The J-school held fast, though. They weren't happy with me, but I was attending on a journalism scholarship and had already won a collegiate award for my cartoons, so they couldn't very well banish me, even if their commitment to free expression hadn't been as strong as it was. But when I graduated at the end of that year, the Journalism faculty instituted draconian rules on cartoons so, as one of my prof critics put it, "We'll never have another goddam Backderf." One of my successors quit in protest over this. It was unprecedented. for one staffer to cause such a philosophical change. If I'd been a writer, of course, not a cartoonist, this never would have happened. Another lesson to what awaited in the corporate media world. Generate too much controversy, stomp on the wrong toes, cause an executive to spend time on the phone, and you'll pay the price. In fact, in the real world, there would be no hesitation on bringing the ax down. And down it came.
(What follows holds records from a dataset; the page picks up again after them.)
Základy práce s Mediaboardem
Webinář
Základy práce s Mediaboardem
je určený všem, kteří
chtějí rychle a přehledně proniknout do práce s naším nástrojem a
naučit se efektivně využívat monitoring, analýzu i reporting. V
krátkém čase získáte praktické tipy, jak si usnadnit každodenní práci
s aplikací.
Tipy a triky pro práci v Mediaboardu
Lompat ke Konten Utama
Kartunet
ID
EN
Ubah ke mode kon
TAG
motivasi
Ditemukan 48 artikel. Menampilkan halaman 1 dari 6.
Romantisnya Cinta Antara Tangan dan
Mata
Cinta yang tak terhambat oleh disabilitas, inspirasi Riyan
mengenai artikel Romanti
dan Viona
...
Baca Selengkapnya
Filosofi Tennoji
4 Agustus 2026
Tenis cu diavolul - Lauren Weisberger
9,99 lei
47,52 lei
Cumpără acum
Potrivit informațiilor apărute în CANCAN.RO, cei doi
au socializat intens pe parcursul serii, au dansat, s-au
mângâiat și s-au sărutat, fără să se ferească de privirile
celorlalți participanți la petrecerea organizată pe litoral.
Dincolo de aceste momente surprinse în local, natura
As for Schlichter, he has spent much of his adult life in prison. His addiction took him over completely. He stole and he swindled. He hocked his wife's wedding ring. He became a coke head. His despondent Dad killed himself. Schlichter is currently serving an 11-year sentence for swindling fans out of millions. He's a pathetic parasite, paunchy and bald, his on-field glories long forgotten, completely disowned by his alma mater and anyone who knew him. He could have made a comfortable living just being Art Schlichter, even if an NFL career had never panned out. But he was consumed by his own demons. In 1983, I thought him the prime example of the jock aristocracy, an arrogant, coddled creep. Now I pity him. His life is shit. 
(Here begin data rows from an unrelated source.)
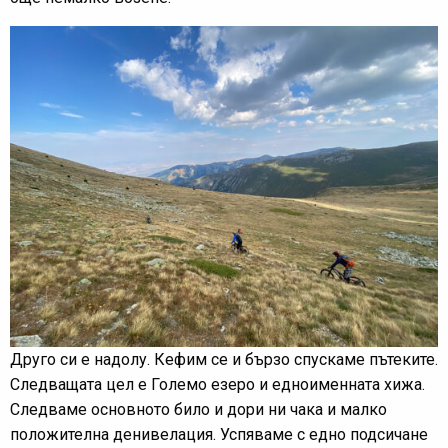
Друго си е надолу. Кефим се и бързо спускаме пътеките.
Следващата цел е Големо езеро и едноименната хижа.
Следваме основното било и дори ни чака и малко
положителна денивелация. Успяваме с едно подсичане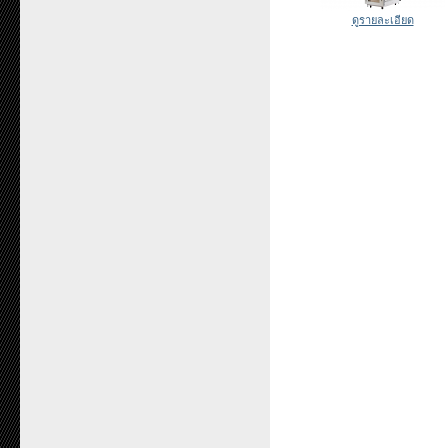
ดูรายละเอียด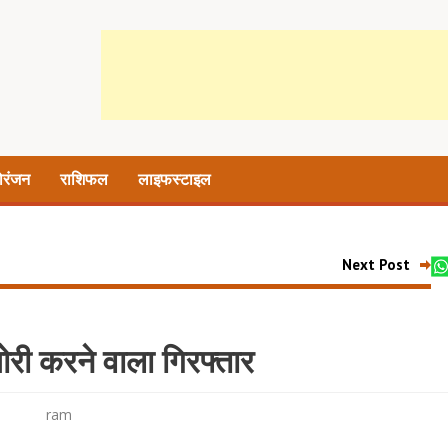
ोरंजन
राशिफल
लाइफस्टाइल
Next Post
री करने वाला गिरफ्तार
ram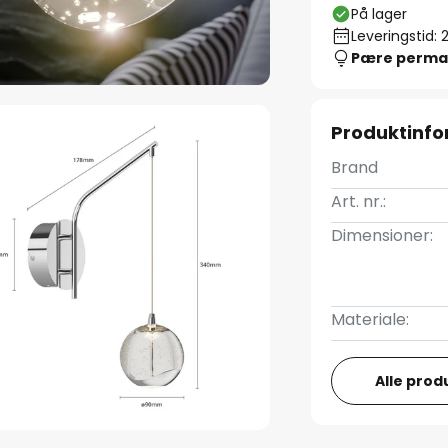
På lager
Leveringstid: 
Pære perma
Produktinfo
Brand
Art. nr.:
Dimensioner:
Materiale:
Alle prod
And here, 30 years later, Ohio State publishes that cartoon again! Never thought that would happen! Most, if not all, of the bigshots who wanted my skin are long dead, of course. Hell, the J-school is gone, dismantled by the curriculum star chamber who decides such things. You can't even major in Journalism at Ohio State anymore, not that anyone would want to given the sorry state of that industry. The Lantern still exists, but it's a thin ghost of what it once was...  and it doesn't have student cartoons anymore, at least not the amazing back-to-back number of future pros that it once boasted.. 
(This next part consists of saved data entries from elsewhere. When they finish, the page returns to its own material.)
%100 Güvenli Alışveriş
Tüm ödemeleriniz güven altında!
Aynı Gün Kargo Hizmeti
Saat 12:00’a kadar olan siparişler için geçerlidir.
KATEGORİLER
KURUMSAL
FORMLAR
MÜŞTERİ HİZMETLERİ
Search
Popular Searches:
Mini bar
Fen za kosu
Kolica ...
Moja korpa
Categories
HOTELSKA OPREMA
I can't look at these cartoons without cringing. Man, they're horrible. I wasn't a prodigy, I was a slow learner and I started from scratch, learning completely on my own every step of the way. And it would be another five years after I left Ohio State before I found myself stylistically. But, man, I had fun making these. For three full years I drew political cartoons for The Lantern, the longest tenure of any of the school's storied cartooning alum. Why political cartoons instead of a comic strip like The City?  To be perfectly honest, it was because the political cartoons were run much bigger than the comic strips! I wasn't even that politically committed, and certainly not very astute. I wish the cartoons were better, but, even wincing as I do, I have nothing but fondness for them.